Hello! Welcome to THE OPPOSITI! This is my first Sailor Moon fanfic, I hope you like it!

Prologue

Gaea opened her eyes and gasped for breath. She could see nothing for a moment, her vision impaired by multicoloured twinkling stars.

She panted, hunched over, waiting, and listening; taking in her surroundings without sight. So much more could be revealed using the minor senses, using her ears to hear the whispering wind, her hands to closed around the fine-grained soil she was hunched upon, her nose to smell the dryness in the air.

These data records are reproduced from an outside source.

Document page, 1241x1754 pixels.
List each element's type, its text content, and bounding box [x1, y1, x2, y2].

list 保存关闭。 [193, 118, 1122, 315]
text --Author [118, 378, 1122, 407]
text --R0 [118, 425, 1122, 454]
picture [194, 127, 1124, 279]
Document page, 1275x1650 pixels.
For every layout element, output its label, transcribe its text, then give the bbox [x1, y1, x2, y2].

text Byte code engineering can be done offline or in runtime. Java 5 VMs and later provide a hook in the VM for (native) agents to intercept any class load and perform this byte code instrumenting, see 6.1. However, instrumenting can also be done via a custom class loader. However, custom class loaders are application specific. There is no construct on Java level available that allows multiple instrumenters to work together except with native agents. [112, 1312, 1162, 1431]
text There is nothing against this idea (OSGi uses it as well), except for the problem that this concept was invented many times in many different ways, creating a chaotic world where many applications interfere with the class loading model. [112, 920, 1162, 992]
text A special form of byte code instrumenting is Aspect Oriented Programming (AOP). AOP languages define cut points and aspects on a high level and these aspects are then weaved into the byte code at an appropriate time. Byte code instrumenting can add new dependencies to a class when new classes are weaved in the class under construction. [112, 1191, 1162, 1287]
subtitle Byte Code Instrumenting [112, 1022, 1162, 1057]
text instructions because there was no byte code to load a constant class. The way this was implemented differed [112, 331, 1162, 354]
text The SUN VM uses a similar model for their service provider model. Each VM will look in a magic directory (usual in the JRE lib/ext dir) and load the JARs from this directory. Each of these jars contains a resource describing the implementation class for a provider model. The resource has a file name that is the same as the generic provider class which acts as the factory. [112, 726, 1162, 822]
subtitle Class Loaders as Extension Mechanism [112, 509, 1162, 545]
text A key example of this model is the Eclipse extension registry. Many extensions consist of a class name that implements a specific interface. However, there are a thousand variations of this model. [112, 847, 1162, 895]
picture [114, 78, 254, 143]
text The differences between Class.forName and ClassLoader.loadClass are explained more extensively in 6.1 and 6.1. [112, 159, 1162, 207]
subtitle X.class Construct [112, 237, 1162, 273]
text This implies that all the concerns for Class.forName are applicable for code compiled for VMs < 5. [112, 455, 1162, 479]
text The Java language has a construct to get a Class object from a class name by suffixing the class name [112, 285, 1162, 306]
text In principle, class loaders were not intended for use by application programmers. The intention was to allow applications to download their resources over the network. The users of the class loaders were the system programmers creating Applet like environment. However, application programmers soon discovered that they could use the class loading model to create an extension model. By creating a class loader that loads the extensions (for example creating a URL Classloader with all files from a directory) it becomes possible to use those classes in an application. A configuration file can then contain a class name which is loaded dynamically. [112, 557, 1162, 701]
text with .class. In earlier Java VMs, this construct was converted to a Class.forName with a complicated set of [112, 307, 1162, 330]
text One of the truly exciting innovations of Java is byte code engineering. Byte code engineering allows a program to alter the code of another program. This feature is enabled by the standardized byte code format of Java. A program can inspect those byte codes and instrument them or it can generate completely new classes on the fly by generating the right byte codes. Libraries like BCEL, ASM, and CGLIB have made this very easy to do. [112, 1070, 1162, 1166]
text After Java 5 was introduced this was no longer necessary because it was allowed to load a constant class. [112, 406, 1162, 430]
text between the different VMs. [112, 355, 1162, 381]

'Where are they?' she wondered, remembering.

She took check of her surroundings using the visual now. As far as she could see, in all directions, was desert. Hills and dunes rose here and there and ill-used tracks wove their way up and down the mountains.

She licked her lips, and raised her eyes to the heavens. The moon was full, staring down at her like an ever-watchful, scrutinising eye.

Gaea glared at it. That's where they are. Or were. The Moon Kingdom that thought they were so high and mighty with their pacifism and democracy. On the outside, they seemed like the perfect leaders.

On the inside, they had been judgmental and archaic. It had been destiny that their empire would explode in ruin.

Gaea rose and dusted the fine, grey-hued dirt off her body, her black as night hair falling around her naked, darkly tanned body like a shroud.

Her fringe whisked into her eyes a moment, and she delicately pushed it behind her ear.

'So it has happened,' she thought, her jade eyes glowing moment in the night like twin fireflies as earthy-toned clothing materialised and covered her body. 'The Moon Kingdom has risen from its ashes.'

One

The storm encompassed the evening, a hostile squall mournfully gusting through the open doors, rattling the shutters.

Flames danced in the gale, mirrored by indigo eyes. Jet black hair, blacker than the midnight sky, snapped and swirled fitfully around Rei Hino.

But she did not notice the cold night, nor the wind, nor any of her surroundings.

The fire, she focussed on.

Show me.

Her regular meditation was nigh, where she contemplated all she'd seen and experienced that week to perhaps shed some light on the events to come. The embers glowed scarlet, and dulled to orange once more.

Her eyes closed in concentration. But she could still see the flames, their image embossed in her mind's eye.

Show me.

The surging gale slammed the wooden doors shut. The livid breeze could no longer ruffle her hair or threaten to extinguish her focus; it fell around her shoulders, at peace. The gust beat against the doors fitfully, demanding reentry.

In Rei's mind, the flames grew and grew, feeding on her essence that carried the eternal fire. The flames glowed red, tipped in the darkest, blackest blue.

And she saw.

It's light shone on a dense forest, revealing a meandering path of destruction. Trees and ferns glowed the red of the flames, as though on fire themselves, as though they thrived off its warm energy. Ravaged stumps lay on the ruined path – some excreting a black, gooey substance; a thick, dripping trees-blood.

In the center of the destruction, lay humanoid ice sculptures, curled into fetal positions, their features indistinguishable.

A figure wrapped in a long, almost transparent, hooded cloak stepped into view and ran, almost silently, through the debris, the robe-like shroud flapping gently behind like a crystal shadow.

The ice figures uncoiled themselves and began to scream shrilly, stabbing into Rei's receptive mind like cold knife blades.

She recoiled and gasped, becoming aware of her physical self once more but not breaking the trance in totality. She needed to see what she had willed, but it pained her mind. A moments rest…

She blinked. The fire came into focus in front of her, flickering softly. The flames had nearly gone out.

The storm beat against the door shutters still, but it was the last of Rei's worries. What had she been shown?

She sat there, silently, legs folded gently underneath her, for some time, trying to decode the vision. A bleeding forest. The faceless ice sculptures. The person cloaked in a crystalline white, running. The screams.

Like an acid blade, terror ripped through Rei and she knew that the premonition was far from over. On the edges of her mind, she could feel them, the ice sculptures and their icicle shrieks, clawing at her, dragging at her. They wanted to show her.

It was going to be a long night, one in which the young priestess would not gain a wink of sleep.